With the number of older Americans steadily growing, the occurrence of macular degeneration is steadily increasing. While heredity plays an important role in who will develop this condition, there are some steps that can be taken to help prevent or slow its onset. UV light is believed to be a contributing factor. It is, therefore, recommended that eye protection in the form of sunglasses and/or a brimmed hat be worn outside. Contact lenses will not provide adequate UV protection. Diet is another factor that can help prevent or slow the onset of macular degeneration. A diet rich in leafy green vegetables, fruits high in vitamin C and fish high in omega-3 oils is highly recommended. Dietary supplements high in carotenoids, vitamins C & E and omega-3 may also be helpful.

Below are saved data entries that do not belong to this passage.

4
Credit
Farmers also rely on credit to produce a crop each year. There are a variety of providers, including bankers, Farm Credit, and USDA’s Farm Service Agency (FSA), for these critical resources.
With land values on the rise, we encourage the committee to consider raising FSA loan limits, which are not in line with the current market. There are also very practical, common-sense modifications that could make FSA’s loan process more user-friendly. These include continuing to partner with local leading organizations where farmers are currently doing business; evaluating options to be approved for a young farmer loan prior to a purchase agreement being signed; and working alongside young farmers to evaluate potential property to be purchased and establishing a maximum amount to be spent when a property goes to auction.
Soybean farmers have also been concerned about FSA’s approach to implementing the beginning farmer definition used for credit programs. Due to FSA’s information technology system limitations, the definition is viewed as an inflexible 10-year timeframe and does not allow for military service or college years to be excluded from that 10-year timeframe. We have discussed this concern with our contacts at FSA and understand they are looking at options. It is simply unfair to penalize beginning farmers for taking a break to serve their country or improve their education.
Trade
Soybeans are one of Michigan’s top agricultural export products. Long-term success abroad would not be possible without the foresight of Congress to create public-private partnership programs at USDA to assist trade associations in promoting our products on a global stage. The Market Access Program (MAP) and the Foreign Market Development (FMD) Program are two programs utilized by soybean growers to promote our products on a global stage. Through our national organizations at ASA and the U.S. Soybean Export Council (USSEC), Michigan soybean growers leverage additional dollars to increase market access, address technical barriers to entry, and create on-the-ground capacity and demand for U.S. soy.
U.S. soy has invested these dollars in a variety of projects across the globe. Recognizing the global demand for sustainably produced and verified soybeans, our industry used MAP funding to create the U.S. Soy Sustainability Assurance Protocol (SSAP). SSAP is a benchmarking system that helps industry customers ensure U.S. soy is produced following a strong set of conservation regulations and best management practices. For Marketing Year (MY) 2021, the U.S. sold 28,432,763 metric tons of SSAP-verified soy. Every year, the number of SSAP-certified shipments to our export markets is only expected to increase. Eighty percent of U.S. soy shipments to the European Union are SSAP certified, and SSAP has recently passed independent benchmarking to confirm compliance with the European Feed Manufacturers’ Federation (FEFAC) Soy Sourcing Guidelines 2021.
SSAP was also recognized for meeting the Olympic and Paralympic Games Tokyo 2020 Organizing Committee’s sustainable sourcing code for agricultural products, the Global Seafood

Macular degeneration can be either dry, caused by decreased blood flow to the central part of the retina, or wet, caused by abnormal blood vessels in the central part of the retina occluding a portion of the visual receptors. At the present time, no treatment exists for dry macular degeneration. Some patients have, however, achieved some improvement with vitamin and mineral supplements. The drugs Lucentis, Macugen, and Avastin have been used with some success to treat wet macular degeneration. Avastin is often used "off label", meaning it was not specifically developed to treat macular degeneration. It is, however, much less expensive than the other drugs. Photodynamic therapy using the drug Visudyne and a "cold" laser has also been used successfully. All of these options are only treatments, however. There is currently no cure for macular degeneration available.

Disclaimer: The author is not a medical doctor, optician, ophthalmologist or any other medical professional, this article has been compiled using a variety of internet reference sources and while every effort has been made to ensure accuracy this cannot be guaranteed. No preference for product or brand is inferred or intended and the contents of this article are not to be used in whole or in part to inform a decision regarding any aspect of contact lens use.